News & Updates - Cal-Access proved in three hours why it needs immediate upgrades

Cal-Access proved in three hours why it needs immediate upgrades

By Rob Lapsley, The Los Angeles Daily News, May 4, 2017

Californians face a presidential election year with a ballot full of important decisions to make. Timely information and transparency will be essential to making good decisions, but one key tool, the state’s official website responsible for tracking campaign contributions, is outdated and starting to break down just as we enter our election season.

For example, last week the system went down on a critical filing deadline, frustrating filers, journalists and everybody else trying to follow campaign developments. The Cal-Access website was inaccessible to many from 3 p.m. to 6 p.m. Thursday, and it came fully back online only six hours ahead of a deadline for campaigns and other political committees to disclose how much money they raised and spent in the previous three months.

First built in 2000 when it led the nation, Cal-Access is now an antiquated, user unfriendly online system that is unstable and prone to outages — it once went down for three weeks — and even when it’s up and running, it is difficult to navigate. In the state that is home to Silicon Valley, it was created four years before Facebook and seven years before Apple introduced the iPhone — and it has not been significantly upgraded since.

We can do better in California, and we should do better. That’s why we have joined together to pass Senate Bill 1349, legislation that would remake the Cal-Access system and turn it into a modern, state-of-the-art database that once again leads the nation.

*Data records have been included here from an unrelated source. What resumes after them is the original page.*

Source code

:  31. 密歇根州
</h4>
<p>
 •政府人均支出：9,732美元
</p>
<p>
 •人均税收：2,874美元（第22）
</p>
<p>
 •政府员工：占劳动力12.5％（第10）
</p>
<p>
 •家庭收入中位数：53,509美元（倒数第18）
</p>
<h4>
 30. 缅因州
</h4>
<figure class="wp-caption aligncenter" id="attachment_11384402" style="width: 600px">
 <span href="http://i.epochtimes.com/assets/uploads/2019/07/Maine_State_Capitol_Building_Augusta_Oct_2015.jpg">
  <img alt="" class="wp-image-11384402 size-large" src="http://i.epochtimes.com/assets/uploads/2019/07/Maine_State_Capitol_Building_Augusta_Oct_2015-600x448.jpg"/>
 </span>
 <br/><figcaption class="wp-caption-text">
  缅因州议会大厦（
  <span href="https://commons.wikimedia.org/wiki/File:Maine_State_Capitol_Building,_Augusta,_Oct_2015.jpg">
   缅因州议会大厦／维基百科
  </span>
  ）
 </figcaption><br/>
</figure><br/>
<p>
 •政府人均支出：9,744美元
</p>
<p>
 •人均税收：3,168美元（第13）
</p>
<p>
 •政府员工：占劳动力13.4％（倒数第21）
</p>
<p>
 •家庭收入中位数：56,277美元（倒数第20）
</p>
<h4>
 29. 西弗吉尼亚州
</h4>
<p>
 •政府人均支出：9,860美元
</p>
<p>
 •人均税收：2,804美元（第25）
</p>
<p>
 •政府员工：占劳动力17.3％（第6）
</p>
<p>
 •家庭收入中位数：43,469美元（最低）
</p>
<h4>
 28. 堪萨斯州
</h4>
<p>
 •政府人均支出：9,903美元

The free flow of information is crucial to citizen engagement and a healthy democracy. And when it comes to campaign and lobbying disclosures, the public has a right to know what is going on in a timely way.

SB 1349 provides a sensible framework. It establishes guidelines for the project, including creating a system that is data driven, rather than form based, and adhering to prevailing standards for search and open data.

The legislation prescribes using cost-effective, streamlined and innovative information technology to deliver an improved system faster. And, it calls for a system that permits future compatibility with local campaign finance data. Passing the legislation is the first step to a process that will take some time; a major upgrade will take a year or longer. So we should get started.

The list of supporters runs long, and it includes Secretary of State Alex Padilla, the California Business Roundtable and the business community, labor groups, California Common Cause, the California League of Women Voters and proponents of the Voters’ Right to Know Act initiative, who sought to replace the current Cal-Access system as part of a package of reforms but opted to quit gathering signatures when SB 1349 was introduced in March.

The initiative’s proponents had made their point: There is strong, broad-based, grassroots support for this reform. And under recent changes to the initiative process, they had the opportunity to pull the plug on the initiative as late as this spring and let the legislative process take over.

That’s what this coalition of good government advocates agreed to do, and it would be a shame, frankly, if the Legislature didn’t follow through and finish the job. The goal of 2015’s Ballot Initiative Transparency Act, which made several changes to the initiative process, was to help harmonize the initiative and legislative processes and avoid unnecessary clutter on the November ballot.

SB 1349 is one of the first tests of this new approach. Why go to the ballot for something that would pass overwhelmingly? Why doesn’t the Legislature just fix it?

Gov. Jerry Brown, a former secretary of state, has said the system is “outdated and cumbersome — (and) needs upgrading,” and Padilla, the current secretary of state, calls it “a Frankenstein monster of code.”

Enough is enough. It is time to act. It’s time to bring California’s Cal-Access system up to speed.